As far as I understand this is still an oscillating electric field. Can anyone explain, therefore, why it doesn't generate a magnetic field and give rise to an electromagnetic wave?
Or is there an electromagnetic wave moving parallel to the boundary but people just talk about the E field?
 A: An evanescent wave is a superposition of the incident (penetrated) wave and the medium reaction to this incident wave (a radiated everywhere wave). The interference is "destructive" in the medium direction and "constructive in the opposite direction.
You must consider all sources of a wave to understand its behaviour.
A: Indeed, an evanescent wave only has a wavevector real part parallel to the interface.
A: A propagating wave obeys $\omega^2 = k_x^2+k_y^2+k_z^2$ with $k_i^2>=0$. For an evanescent wave at least one wave vector component has $k_i^2<0$. In this direction the wave amplitude decays exponentially, while it propagates in the other direction(s).

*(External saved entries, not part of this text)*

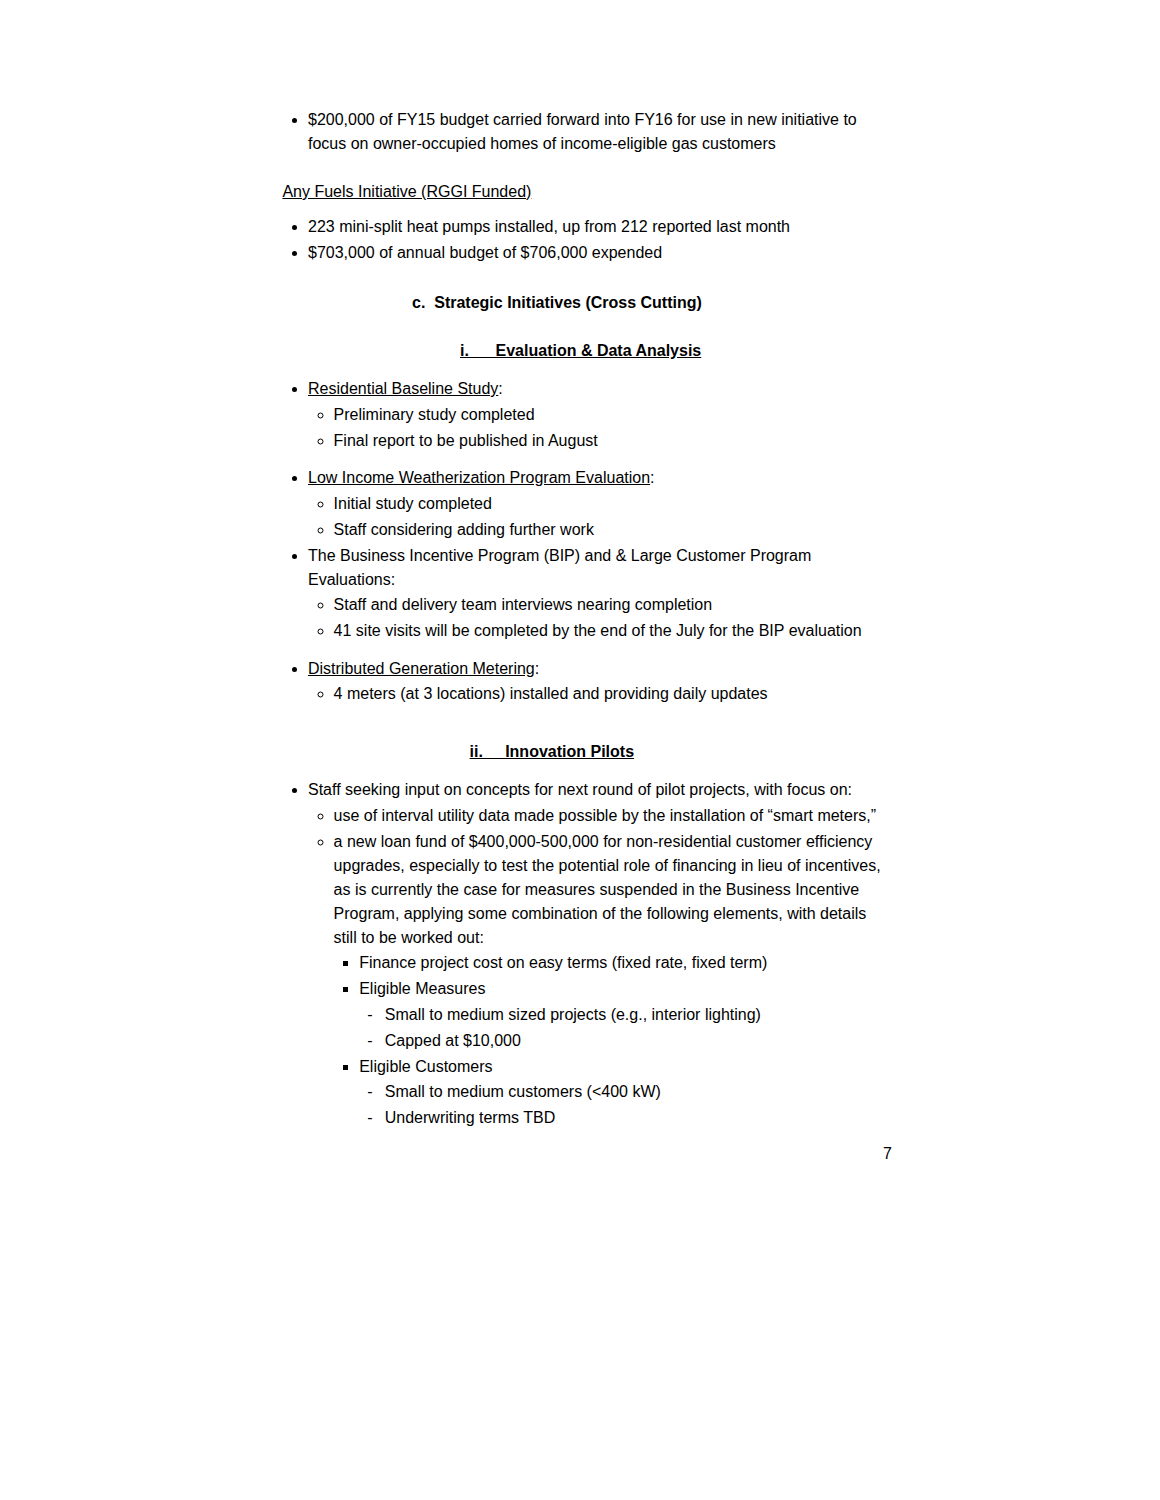$200,000 of FY15 budget carried forward into FY16 for use in new initiative to focus on owner-occupied homes of income-eligible gas customers
Any Fuels Initiative (RGGI Funded)
223 mini-split heat pumps installed, up from 212 reported last month
$703,000 of annual budget of $706,000 expended
c. Strategic Initiatives (Cross Cutting)
i. Evaluation & Data Analysis
Residential Baseline Study:
Preliminary study completed
Final report to be published in August
Low Income Weatherization Program Evaluation:
Initial study completed
Staff considering adding further work
The Business Incentive Program (BIP) and & Large Customer Program Evaluations:
Staff and delivery team interviews nearing completion
41 site visits will be completed by the end of the July for the BIP evaluation
Distributed Generation Metering:
4 meters (at 3 locations) installed and providing daily updates
ii. Innovation Pilots
Staff seeking input on concepts for next round of pilot projects, with focus on:
use of interval utility data made possible by the installation of “smart meters,”
a new loan fund of $400,000-500,000 for non-residential customer efficiency upgrades, especially to test the potential role of financing in lieu of incentives, as is currently the case for measures suspended in the Business Incentive Program, applying some combination of the following elements, with details still to be worked out:
Finance project cost on easy terms (fixed rate, fixed term)
Eligible Measures
Small to medium sized projects (e.g., interior lighting)
Capped at $10,000
Eligible Customers
Small to medium customers (<400 kW)
Underwriting terms TBD
7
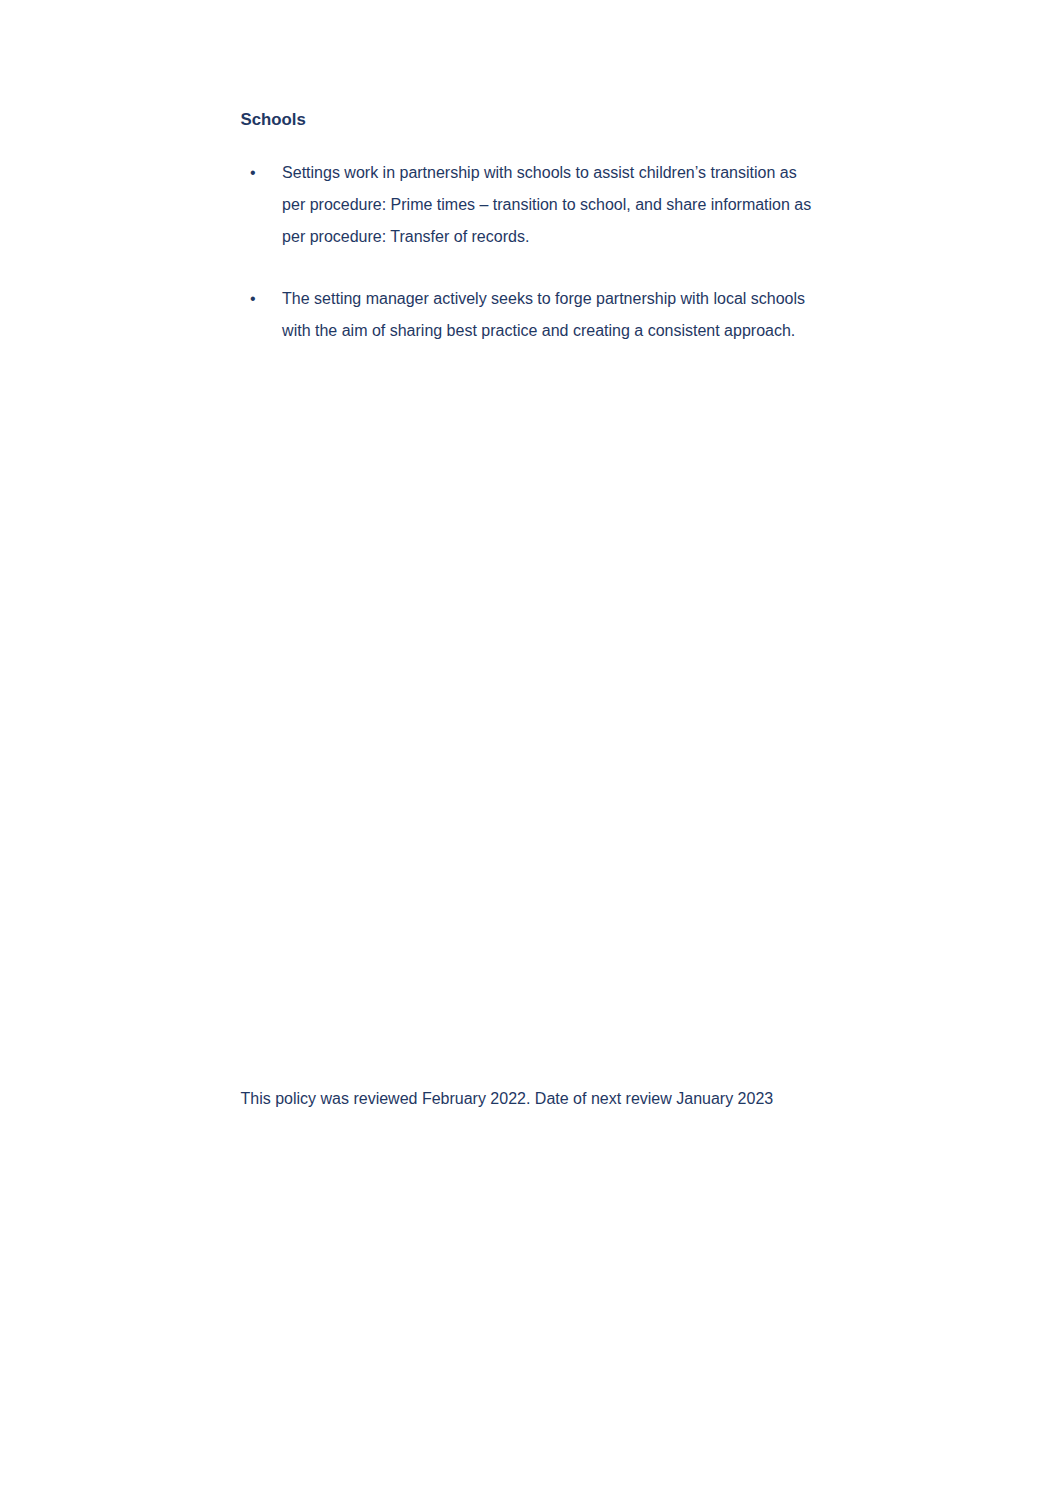Schools
Settings work in partnership with schools to assist children’s transition as per procedure: Prime times – transition to school, and share information as per procedure: Transfer of records.
The setting manager actively seeks to forge partnership with local schools with the aim of sharing best practice and creating a consistent approach.
This policy was reviewed February 2022. Date of next review January 2023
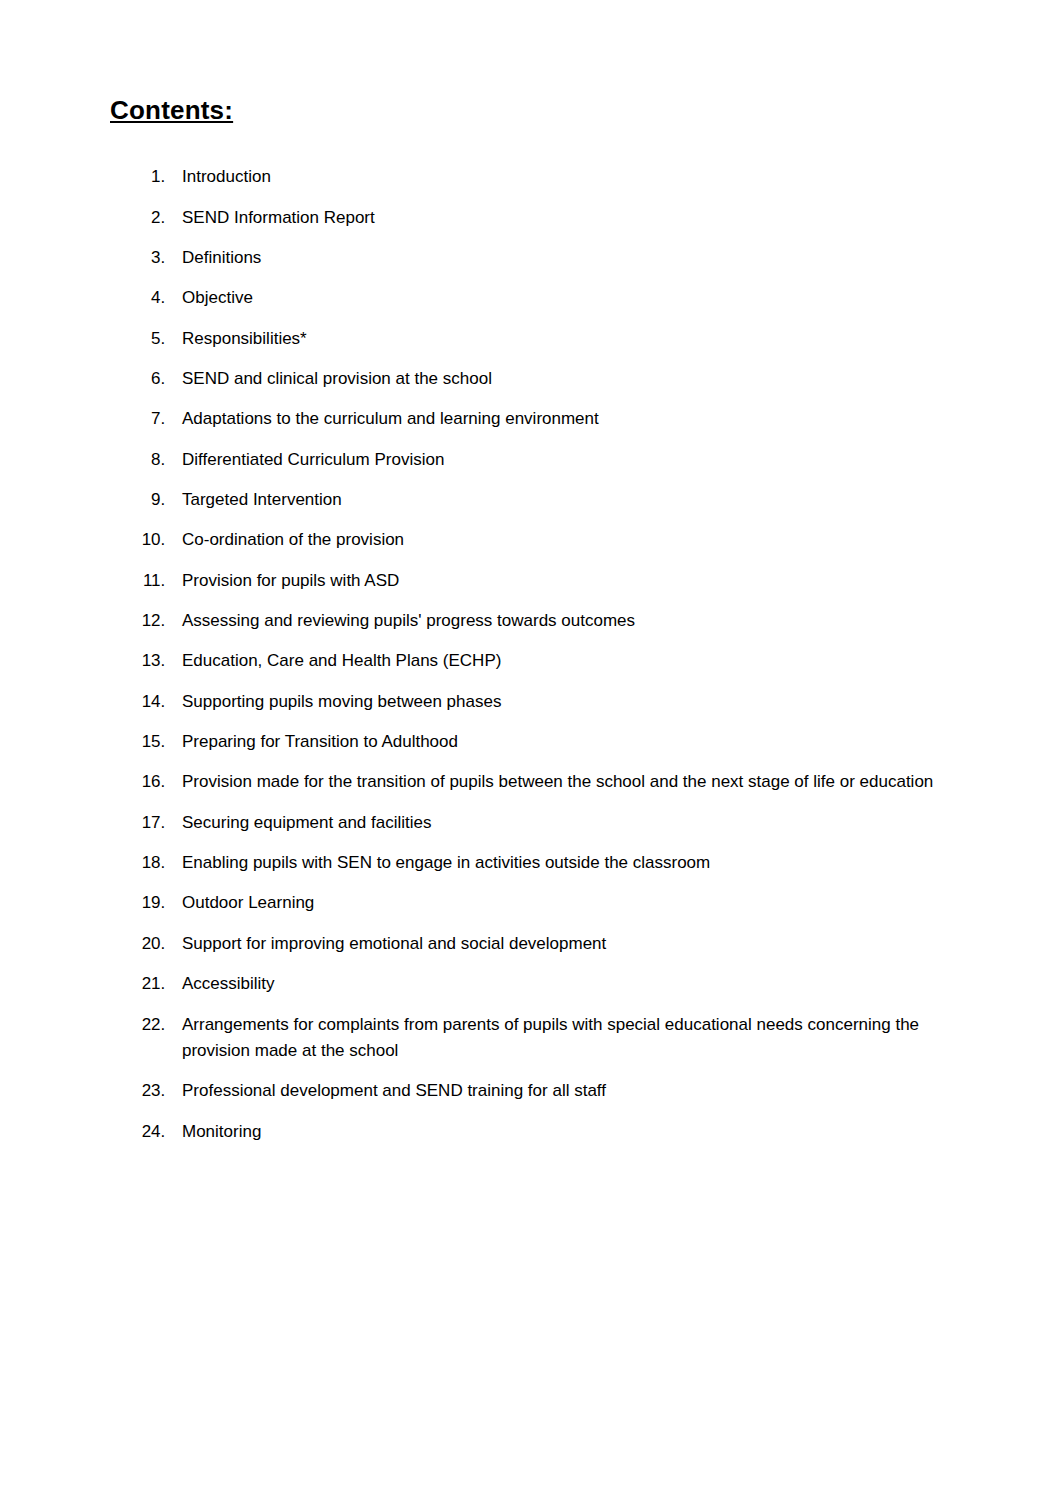Contents:
Introduction
SEND Information Report
Definitions
Objective
Responsibilities*
SEND and clinical provision at the school
Adaptations to the curriculum and learning environment
Differentiated Curriculum Provision
Targeted Intervention
Co-ordination of the provision
Provision for pupils with ASD
Assessing and reviewing pupils' progress towards outcomes
Education, Care and Health Plans (ECHP)
Supporting pupils moving between phases
Preparing for Transition to Adulthood
Provision made for the transition of pupils between the school and the next stage of life or education
Securing equipment and facilities
Enabling pupils with SEN to engage in activities outside the classroom
Outdoor Learning
Support for improving emotional and social development
Accessibility
Arrangements for complaints from parents of pupils with special educational needs concerning the provision made at the school
Professional development and SEND training for all staff
Monitoring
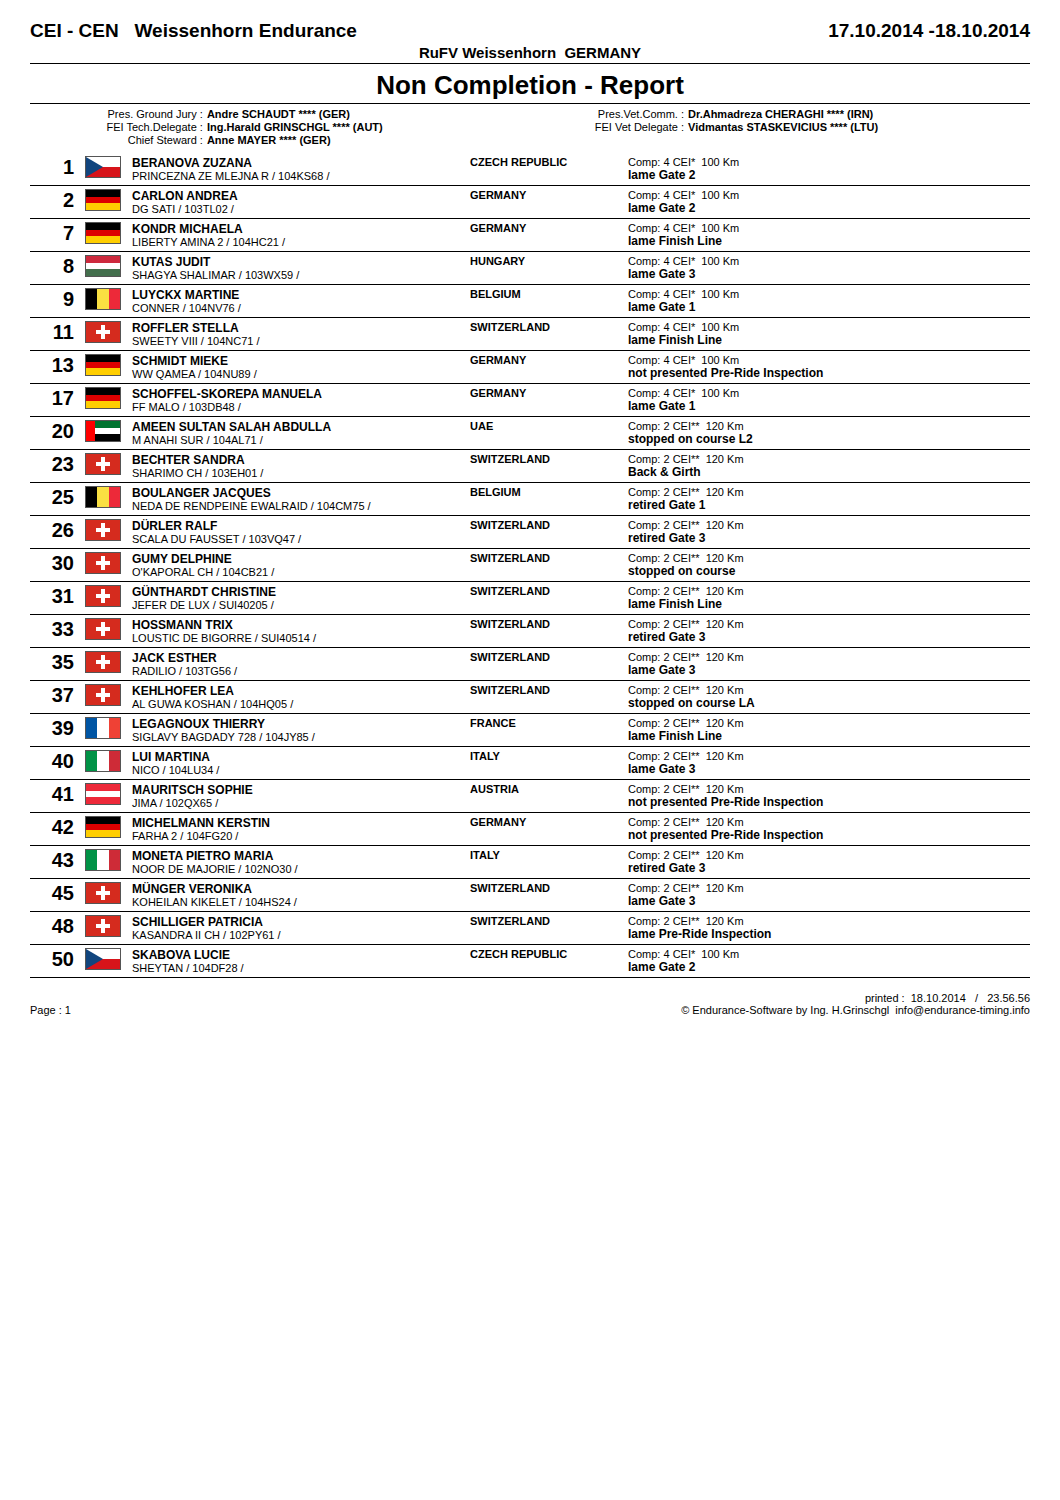CEI - CEN Weissenhorn Endurance
17.10.2014 -18.10.2014
RuFV Weissenhorn GERMANY
Non Completion - Report
| Pres. Ground Jury : | Andre SCHAUDT **** (GER) | Pres.Vet.Comm. : | Dr.Ahmadreza CHERAGHI **** (IRN) |
| FEI Tech.Delegate : | Ing.Harald GRINSCHGL **** (AUT) | FEI Vet Delegate : | Vidmantas STASKEVICIUS **** (LTU) |
| Chief Steward : | Anne MAYER **** (GER) | | |
| 1 | | BERANOVA ZUZANA PRINCEZNA ZE MLEJNA R / 104KS68 / | CZECH REPUBLIC | Comp: 4 CEI* 100 Km lame Gate 2 |
| 2 | | CARLON ANDREA DG SATI / 103TL02 / | GERMANY | Comp: 4 CEI* 100 Km lame Gate 2 |
| 7 | | KONDR MICHAELA LIBERTY AMINA 2 / 104HC21 / | GERMANY | Comp: 4 CEI* 100 Km lame Finish Line |
| 8 | | KUTAS JUDIT SHAGYA SHALIMAR / 103WX59 / | HUNGARY | Comp: 4 CEI* 100 Km lame Gate 3 |
| 9 | | LUYCKX MARTINE CONNER / 104NV76 / | BELGIUM | Comp: 4 CEI* 100 Km lame Gate 1 |
| 11 | | ROFFLER STELLA SWEETY VIII / 104NC71 / | SWITZERLAND | Comp: 4 CEI* 100 Km lame Finish Line |
| 13 | | SCHMIDT MIEKE WW QAMEA / 104NU89 / | GERMANY | Comp: 4 CEI* 100 Km not presented Pre-Ride Inspection |
| 17 | | SCHOFFEL-SKOREPA MANUELA FF MALO / 103DB48 / | GERMANY | Comp: 4 CEI* 100 Km lame Gate 1 |
| 20 | | AMEEN SULTAN SALAH ABDULLA M ANAHI SUR / 104AL71 / | UAE | Comp: 2 CEI** 120 Km stopped on course L2 |
| 23 | | BECHTER SANDRA SHARIMO CH / 103EH01 / | SWITZERLAND | Comp: 2 CEI** 120 Km Back & Girth |
| 25 | | BOULANGER JACQUES NEDA DE RENDPEINE EWALRAID / 104CM75 / | BELGIUM | Comp: 2 CEI** 120 Km retired Gate 1 |
| 26 | | DÜRLER RALF SCALA DU FAUSSET / 103VQ47 / | SWITZERLAND | Comp: 2 CEI** 120 Km retired Gate 3 |
| 30 | | GUMY DELPHINE O'KAPORAL CH / 104CB21 / | SWITZERLAND | Comp: 2 CEI** 120 Km stopped on course |
| 31 | | GÜNTHARDT CHRISTINE JEFER DE LUX / SUI40205 / | SWITZERLAND | Comp: 2 CEI** 120 Km lame Finish Line |
| 33 | | HOSSMANN TRIX LOUSTIC DE BIGORRE / SUI40514 / | SWITZERLAND | Comp: 2 CEI** 120 Km retired Gate 3 |
| 35 | | JACK ESTHER RADILIO / 103TG56 / | SWITZERLAND | Comp: 2 CEI** 120 Km lame Gate 3 |
| 37 | | KEHLHOFER LEA AL GUWA KOSHAN / 104HQ05 / | SWITZERLAND | Comp: 2 CEI** 120 Km stopped on course LA |
| 39 | | LEGAGNOUX THIERRY SIGLAVY BAGDADY 728 / 104JY85 / | FRANCE | Comp: 2 CEI** 120 Km lame Finish Line |
| 40 | | LUI MARTINA NICO / 104LU34 / | ITALY | Comp: 2 CEI** 120 Km lame Gate 3 |
| 41 | | MAURITSCH SOPHIE JIMA / 102QX65 / | AUSTRIA | Comp: 2 CEI** 120 Km not presented Pre-Ride Inspection |
| 42 | | MICHELMANN KERSTIN FARHA 2 / 104FG20 / | GERMANY | Comp: 2 CEI** 120 Km not presented Pre-Ride Inspection |
| 43 | | MONETA PIETRO MARIA NOOR DE MAJORIE / 102NO30 / | ITALY | Comp: 2 CEI** 120 Km retired Gate 3 |
| 45 | | MÜNGER VERONIKA KOHEILAN KIKELET / 104HS24 / | SWITZERLAND | Comp: 2 CEI** 120 Km lame Gate 3 |
| 48 | | SCHILLIGER PATRICIA KASANDRA II CH / 102PY61 / | SWITZERLAND | Comp: 2 CEI** 120 Km lame Pre-Ride Inspection |
| 50 | | SKABOVA LUCIE SHEYTAN / 104DF28 / | CZECH REPUBLIC | Comp: 4 CEI* 100 Km lame Gate 2 |
printed : 18.10.2014 / 23.56.56
Page : 1
© Endurance-Software by Ing. H.Grinschgl info@endurance-timing.info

Such solutions of the wave equation are only possible near an interface. As an example, total internal reflection at a glass-vacuum or glass-air interface is accompanied by an evanescent wave outside the glass.
The existence of such waves are a consequence of the Fresnel equations, which describe what happens at a plane interface between two different effective media, solely characterised by their (complex) indices of refraction. The phenomenon is unrelated to interference.